- **Problem description**: Quote the lines below exactly, from the one that holds "Document page, 1241x1754 pixels." through the final line of the records, and only those.

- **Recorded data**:

= = =

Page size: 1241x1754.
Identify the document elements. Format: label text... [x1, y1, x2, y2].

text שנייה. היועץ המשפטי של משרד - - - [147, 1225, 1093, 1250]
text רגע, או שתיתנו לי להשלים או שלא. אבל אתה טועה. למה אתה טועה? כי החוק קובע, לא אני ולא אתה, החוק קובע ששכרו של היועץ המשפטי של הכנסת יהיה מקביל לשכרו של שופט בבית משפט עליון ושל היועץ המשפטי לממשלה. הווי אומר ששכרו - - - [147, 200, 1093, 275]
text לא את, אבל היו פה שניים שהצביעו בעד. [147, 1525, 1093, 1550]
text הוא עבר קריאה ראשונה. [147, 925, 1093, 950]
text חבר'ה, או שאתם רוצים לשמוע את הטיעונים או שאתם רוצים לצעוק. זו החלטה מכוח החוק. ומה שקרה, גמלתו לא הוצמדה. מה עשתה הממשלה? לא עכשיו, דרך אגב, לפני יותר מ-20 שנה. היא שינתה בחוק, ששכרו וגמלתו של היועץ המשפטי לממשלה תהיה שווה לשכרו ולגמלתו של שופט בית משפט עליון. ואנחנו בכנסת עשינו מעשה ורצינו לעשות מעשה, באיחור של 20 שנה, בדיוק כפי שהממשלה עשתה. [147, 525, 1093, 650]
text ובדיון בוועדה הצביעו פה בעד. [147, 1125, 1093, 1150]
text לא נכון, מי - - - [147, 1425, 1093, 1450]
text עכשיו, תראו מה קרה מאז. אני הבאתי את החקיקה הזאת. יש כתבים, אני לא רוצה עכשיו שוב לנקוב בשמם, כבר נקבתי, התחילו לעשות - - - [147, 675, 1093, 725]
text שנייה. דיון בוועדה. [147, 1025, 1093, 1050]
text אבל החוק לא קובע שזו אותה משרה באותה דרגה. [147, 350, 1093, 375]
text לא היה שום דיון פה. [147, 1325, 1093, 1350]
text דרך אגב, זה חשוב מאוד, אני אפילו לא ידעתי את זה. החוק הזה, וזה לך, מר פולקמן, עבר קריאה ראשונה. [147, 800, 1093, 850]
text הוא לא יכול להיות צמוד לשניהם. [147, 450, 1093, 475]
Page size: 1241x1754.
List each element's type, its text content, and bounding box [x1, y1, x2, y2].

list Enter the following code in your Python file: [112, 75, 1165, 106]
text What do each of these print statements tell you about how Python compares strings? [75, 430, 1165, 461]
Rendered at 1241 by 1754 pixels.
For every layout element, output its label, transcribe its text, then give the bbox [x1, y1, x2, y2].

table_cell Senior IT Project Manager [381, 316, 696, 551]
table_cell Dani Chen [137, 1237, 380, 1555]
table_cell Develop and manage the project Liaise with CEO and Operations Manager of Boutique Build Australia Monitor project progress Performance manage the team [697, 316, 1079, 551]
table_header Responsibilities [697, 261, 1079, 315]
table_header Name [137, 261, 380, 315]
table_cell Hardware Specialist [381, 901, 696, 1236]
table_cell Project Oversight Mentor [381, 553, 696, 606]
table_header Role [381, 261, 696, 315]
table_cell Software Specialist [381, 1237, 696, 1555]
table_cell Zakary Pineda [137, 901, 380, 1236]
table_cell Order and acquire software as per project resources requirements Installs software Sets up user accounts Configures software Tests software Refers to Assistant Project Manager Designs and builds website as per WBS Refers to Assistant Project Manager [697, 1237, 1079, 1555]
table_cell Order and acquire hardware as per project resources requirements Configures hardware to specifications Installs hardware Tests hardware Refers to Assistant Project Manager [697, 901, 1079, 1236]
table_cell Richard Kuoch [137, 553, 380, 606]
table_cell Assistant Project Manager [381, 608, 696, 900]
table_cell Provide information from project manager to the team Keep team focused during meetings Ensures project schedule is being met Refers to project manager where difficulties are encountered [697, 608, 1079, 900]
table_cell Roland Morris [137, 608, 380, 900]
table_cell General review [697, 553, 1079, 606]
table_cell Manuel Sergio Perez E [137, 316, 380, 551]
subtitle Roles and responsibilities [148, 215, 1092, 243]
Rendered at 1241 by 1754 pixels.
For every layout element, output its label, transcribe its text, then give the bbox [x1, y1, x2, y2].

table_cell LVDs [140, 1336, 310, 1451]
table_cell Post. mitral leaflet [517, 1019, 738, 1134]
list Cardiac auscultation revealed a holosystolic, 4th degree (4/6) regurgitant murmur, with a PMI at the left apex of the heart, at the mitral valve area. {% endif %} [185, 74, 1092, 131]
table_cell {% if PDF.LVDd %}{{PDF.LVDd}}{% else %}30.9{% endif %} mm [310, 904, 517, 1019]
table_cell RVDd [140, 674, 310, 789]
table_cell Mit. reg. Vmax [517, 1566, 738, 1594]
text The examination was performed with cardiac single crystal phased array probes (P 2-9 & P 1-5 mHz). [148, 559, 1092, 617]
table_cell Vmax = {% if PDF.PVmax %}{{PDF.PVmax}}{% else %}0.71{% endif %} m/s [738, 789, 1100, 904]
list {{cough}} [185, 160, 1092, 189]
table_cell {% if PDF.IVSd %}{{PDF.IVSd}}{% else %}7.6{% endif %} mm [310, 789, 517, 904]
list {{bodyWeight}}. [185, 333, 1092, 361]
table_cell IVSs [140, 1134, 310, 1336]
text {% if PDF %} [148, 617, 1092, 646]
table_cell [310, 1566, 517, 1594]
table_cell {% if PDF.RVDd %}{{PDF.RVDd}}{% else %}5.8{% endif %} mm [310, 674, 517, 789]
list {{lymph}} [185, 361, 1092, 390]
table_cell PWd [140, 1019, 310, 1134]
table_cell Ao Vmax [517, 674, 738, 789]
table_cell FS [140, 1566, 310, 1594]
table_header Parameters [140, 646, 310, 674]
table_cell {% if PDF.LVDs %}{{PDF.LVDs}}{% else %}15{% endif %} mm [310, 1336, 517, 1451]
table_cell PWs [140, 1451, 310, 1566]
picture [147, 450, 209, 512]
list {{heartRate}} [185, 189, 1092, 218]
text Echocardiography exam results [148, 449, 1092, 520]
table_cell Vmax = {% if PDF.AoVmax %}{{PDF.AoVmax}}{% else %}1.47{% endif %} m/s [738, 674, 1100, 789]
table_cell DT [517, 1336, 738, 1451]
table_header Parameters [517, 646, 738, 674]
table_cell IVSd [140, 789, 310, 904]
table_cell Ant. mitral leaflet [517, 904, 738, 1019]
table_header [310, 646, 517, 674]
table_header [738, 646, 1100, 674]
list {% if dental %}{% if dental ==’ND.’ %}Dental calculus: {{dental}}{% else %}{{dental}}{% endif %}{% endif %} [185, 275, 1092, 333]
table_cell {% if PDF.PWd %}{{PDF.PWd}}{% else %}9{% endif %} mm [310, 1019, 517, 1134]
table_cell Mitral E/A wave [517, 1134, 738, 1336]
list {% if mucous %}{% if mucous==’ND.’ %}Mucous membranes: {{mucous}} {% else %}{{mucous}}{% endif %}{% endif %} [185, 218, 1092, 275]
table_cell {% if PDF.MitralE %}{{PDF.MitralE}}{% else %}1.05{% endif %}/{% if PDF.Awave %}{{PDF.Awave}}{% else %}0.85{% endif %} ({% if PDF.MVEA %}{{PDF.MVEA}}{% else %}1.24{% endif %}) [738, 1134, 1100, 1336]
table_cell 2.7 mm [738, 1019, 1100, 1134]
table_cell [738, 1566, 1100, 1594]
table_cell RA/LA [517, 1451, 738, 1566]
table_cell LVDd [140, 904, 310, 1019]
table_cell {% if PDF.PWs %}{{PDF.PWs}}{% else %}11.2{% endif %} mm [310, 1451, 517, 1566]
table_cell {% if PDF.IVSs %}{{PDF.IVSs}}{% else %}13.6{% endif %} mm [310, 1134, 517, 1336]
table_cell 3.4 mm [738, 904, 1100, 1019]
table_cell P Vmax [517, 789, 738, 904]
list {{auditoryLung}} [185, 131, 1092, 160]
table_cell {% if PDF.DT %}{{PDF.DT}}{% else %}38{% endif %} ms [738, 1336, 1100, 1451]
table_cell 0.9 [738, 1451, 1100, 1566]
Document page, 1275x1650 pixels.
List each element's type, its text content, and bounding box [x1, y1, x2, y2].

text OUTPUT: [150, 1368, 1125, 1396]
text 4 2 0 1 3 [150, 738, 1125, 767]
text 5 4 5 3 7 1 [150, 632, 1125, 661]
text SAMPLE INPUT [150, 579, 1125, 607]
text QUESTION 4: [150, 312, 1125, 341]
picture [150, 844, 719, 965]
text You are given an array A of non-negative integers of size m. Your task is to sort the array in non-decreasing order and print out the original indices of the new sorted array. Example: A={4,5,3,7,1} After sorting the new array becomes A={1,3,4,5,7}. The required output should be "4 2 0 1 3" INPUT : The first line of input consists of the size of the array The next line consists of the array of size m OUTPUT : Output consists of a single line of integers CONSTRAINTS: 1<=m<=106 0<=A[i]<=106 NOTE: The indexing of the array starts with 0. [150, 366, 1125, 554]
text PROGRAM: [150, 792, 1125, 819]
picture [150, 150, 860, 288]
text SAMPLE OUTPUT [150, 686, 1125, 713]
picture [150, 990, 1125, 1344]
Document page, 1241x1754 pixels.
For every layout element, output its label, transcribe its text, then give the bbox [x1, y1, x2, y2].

= = =

- **Response below**:
Document page, 1241x1754 pixels.
For every layout element, output its label, transcribe its text, then give the bbox [x1, y1, x2, y2].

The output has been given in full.